Repeat prescriptions are medications which appear on the reverse of your prescription which your doctor would like you to continue on a regular basis.
How to Request a Repeat Prescription
Repeat prescriptions may be ordered in several ways:
Fill in a prescription request form or underline the items needed on the tear-off side of your prescription and drop it into the surgery. Please do not order any medications you do not need.
Please send an email with the Name and Date of Birth of the patient with the items you are requesting to the following email address below:
Prescription Requests Email: [email protected]
At Your Local Pharmacy
Your local pharmacy can place your repeat prescription order into the doctors for you.
Please go into your pharmacy and inform them of which medication you are needing to be ordered and they will then inform the surgery.
Electronic Prescription Service
GP online services allow you to access a range of services via your computer or mobile.
Once you have signed up, you will be able to:
- Book or cancel appointments online with a GP or nurse
- Renew or order repeat prescriptions online
- View parts of your GP health record, including information about medication, allergies, vaccinations, previous illnesses and test results
The service is free.
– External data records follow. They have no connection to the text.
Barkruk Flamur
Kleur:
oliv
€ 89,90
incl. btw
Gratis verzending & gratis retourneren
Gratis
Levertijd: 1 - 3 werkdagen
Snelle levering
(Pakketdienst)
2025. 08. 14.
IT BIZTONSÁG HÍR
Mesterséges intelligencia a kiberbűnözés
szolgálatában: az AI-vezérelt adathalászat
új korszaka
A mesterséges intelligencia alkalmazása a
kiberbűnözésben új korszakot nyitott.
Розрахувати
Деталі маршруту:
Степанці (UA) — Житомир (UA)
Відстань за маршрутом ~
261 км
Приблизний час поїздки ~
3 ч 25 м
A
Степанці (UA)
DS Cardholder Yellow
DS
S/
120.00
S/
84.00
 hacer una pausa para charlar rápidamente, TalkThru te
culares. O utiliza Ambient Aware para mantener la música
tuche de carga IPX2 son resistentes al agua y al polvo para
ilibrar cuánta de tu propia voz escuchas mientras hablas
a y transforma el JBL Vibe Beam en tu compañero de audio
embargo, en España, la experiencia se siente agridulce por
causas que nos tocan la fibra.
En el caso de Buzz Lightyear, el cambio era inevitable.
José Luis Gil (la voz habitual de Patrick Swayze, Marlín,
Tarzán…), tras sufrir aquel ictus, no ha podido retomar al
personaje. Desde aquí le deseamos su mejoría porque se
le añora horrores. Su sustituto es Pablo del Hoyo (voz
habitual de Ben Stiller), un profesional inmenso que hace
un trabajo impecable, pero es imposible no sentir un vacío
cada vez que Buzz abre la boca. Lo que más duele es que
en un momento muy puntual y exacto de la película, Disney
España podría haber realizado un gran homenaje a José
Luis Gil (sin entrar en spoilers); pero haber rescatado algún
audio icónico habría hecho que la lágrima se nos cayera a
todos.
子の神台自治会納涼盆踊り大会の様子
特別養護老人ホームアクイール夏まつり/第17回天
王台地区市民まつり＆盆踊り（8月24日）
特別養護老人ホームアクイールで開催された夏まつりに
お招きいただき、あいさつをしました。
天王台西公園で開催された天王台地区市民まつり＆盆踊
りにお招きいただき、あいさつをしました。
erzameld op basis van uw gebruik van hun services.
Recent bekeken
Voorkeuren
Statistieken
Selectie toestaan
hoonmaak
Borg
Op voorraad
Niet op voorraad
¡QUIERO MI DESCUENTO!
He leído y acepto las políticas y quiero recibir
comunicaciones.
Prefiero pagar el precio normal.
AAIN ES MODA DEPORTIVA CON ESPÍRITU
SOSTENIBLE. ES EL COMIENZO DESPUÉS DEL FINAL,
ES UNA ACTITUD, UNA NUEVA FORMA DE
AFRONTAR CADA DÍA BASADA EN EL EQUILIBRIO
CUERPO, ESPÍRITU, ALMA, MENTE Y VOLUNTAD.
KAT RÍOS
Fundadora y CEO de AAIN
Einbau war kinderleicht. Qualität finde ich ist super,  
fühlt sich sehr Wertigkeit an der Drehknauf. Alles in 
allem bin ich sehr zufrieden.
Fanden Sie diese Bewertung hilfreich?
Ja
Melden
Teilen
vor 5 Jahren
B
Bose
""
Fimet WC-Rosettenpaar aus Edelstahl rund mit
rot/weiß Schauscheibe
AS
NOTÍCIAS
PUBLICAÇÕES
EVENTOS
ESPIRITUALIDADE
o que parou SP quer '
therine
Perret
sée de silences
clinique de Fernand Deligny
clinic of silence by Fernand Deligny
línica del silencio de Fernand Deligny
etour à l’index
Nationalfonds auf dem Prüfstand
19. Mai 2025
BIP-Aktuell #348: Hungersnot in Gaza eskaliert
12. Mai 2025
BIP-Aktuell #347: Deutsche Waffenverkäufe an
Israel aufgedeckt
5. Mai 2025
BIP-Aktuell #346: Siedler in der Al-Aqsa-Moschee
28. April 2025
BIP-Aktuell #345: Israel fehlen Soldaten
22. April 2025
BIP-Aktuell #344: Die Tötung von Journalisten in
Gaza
Everyone who is registered with a GP can have access to their practice’s online services.
Prescription charges as from 1st April 2021 are as follows:
• Prescription (per item): £9.35
• 3-month PPC: £30.25
• 12-month prepayment certificate (PPC): £108.10
If you pay for prescription items frequently, you may find it cheaper to buy a prepayment certificate. You can do this by visiting here.
A private prescription can only be issued if the medication is not available on the NHS. The prescription is not paid for by the NHS and the cost is paid for by the patient.
It is charged by the cost of the medicine and the pharmacists charge for supplying it.
Please note a prescription is a legal document which the doctor who has signed it is responsible. Doctors who are seen privately cannot issue NHS prescriptions.